Personal information
- Full name: Walter Francis Forbes
- Born: 20 January 1858 Malvern Link, Worcestershire, England
- Died: 29 March 1933 (aged 75) Marylebone, London, England
- Height: 6 ft 1 in (1.85 m)
- Batting: Right-handed
- Bowling: Right-arm roundarm fast
- Relations: Beilby Lawley (father-in-law)

Career statistics
| Competition | First-class |
| Matches | 11 |
| Runs scored | 382 |
| Batting average | 21.22 |
| 100s/50s | –/3 |
| Top score | 80 |
| Balls bowled | 1,935 |
| Wickets | 31 |
| Bowling average | 21.90 |
| 5 wickets in innings | 2 |
| 10 wickets in match | – |
| Best bowling | 6/32 |
| Catches/stumpings | 6/– |
- Source: Cricinfo, 9 August 2019

= Walter Forbes (cricketer) =

English cricketer

Walter Francis Forbes (20 January 1858 – 29 March 1933) was an English first-class cricketer.

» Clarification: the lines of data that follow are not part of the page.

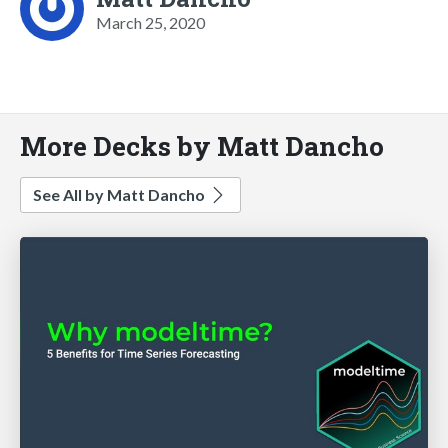
March 25, 2020
More Decks by Matt Dancho
See All by Matt Dancho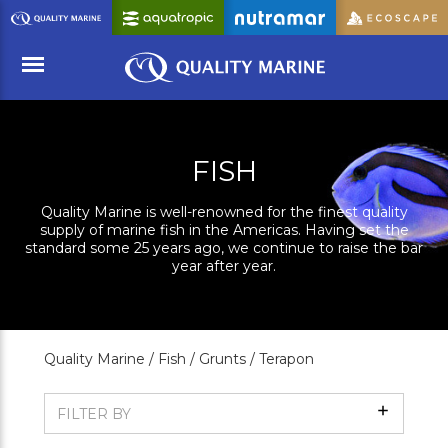
Skip
to
Main
Content
Menu
FISH
Quality Marine is well-renowned for the finest quality
supply of marine fish in the Americas. Having set the
standard some 25 years ago, we continue to raise the bar
year after year.
Quality Marine /
Fish /
Grunts /
Terapon
Show
FILTER BY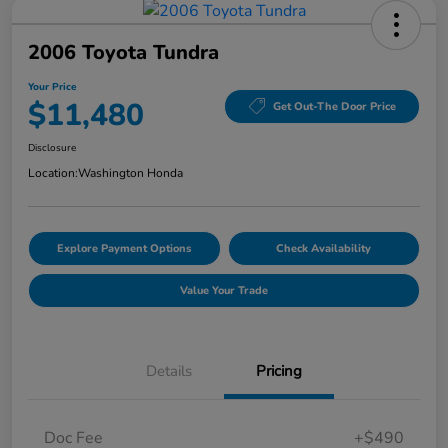
2006 Toyota Tundra
Your Price
$11,480
Get Out-The Door Price
Disclosure
Location:
Washington Honda
Explore Payment Options
Check Availability
Value Your Trade
Details
Pricing
Doc Fee
+$490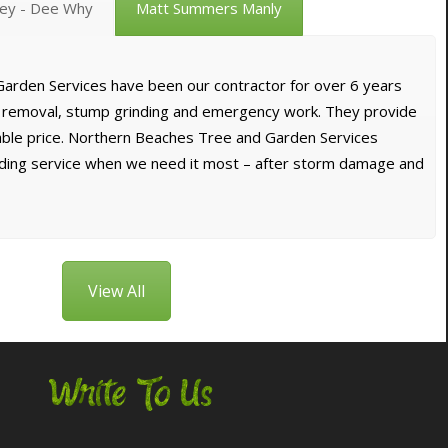
vey - Dee Why
Matt Summers Manly
arden Services have been our contractor for over 6 years
e removal, stump grinding and emergency work. They provide
dable price. Northern Beaches Tree and Garden Services
nding service when we need it most – after storm damage and
View All
Write To Us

Forbes was born at Malvern Link in January 1858. He attended Eton College, where he developed a reputation as a good schoolboy cricketer, playing alongside the likes of Alfred and Edward Lyttelton, Ivo Bligh and A. J. Webbe. Unlike his contemporaries, he played little first-class cricket after leaving Eton. His first-class debut came for the Gentlemen of England against Cambridge University at Fenner's in 1877. He played two first-class matches during the 1878 Scarborough Festival, playing for I Zingari against Yorkshire and for the Gentlemen of England against the touring Australians. His association with the Scarborough Festival continued for several years, with Forbes making two appearances in 1879 (including playing for the Gentlemen of the North against the Gentlemen of the South) and one appearance each in 1881 and 1882. He made three first-class appearances in 1883, playing once for the Gentlemen of England and appearing twice for the Gentlemen in the Gentlemen v Players fixtures at The Oval and Lord's. His final first-class appearance came in the 1884 Scarborough Festival for I Zingari against the touring Australians. Across eleven first-class matches, Forbes scored 382 runs at an average of 21.22 and a high score of 80. With his right-arm roundarm fast bowling, he took 31 wickets at a bowling average of 21.90, with best figures of 6 for 32. These figures, one of two five wicket hauls he took, came for I Zingari against the Australians in 1882.

Outside of cricket, he worked as steward for the Dukes of Richmond at Goodwood. He died at Marylebone in March 1933. His father-in-law, Beilby Lawley, also played first-class cricket.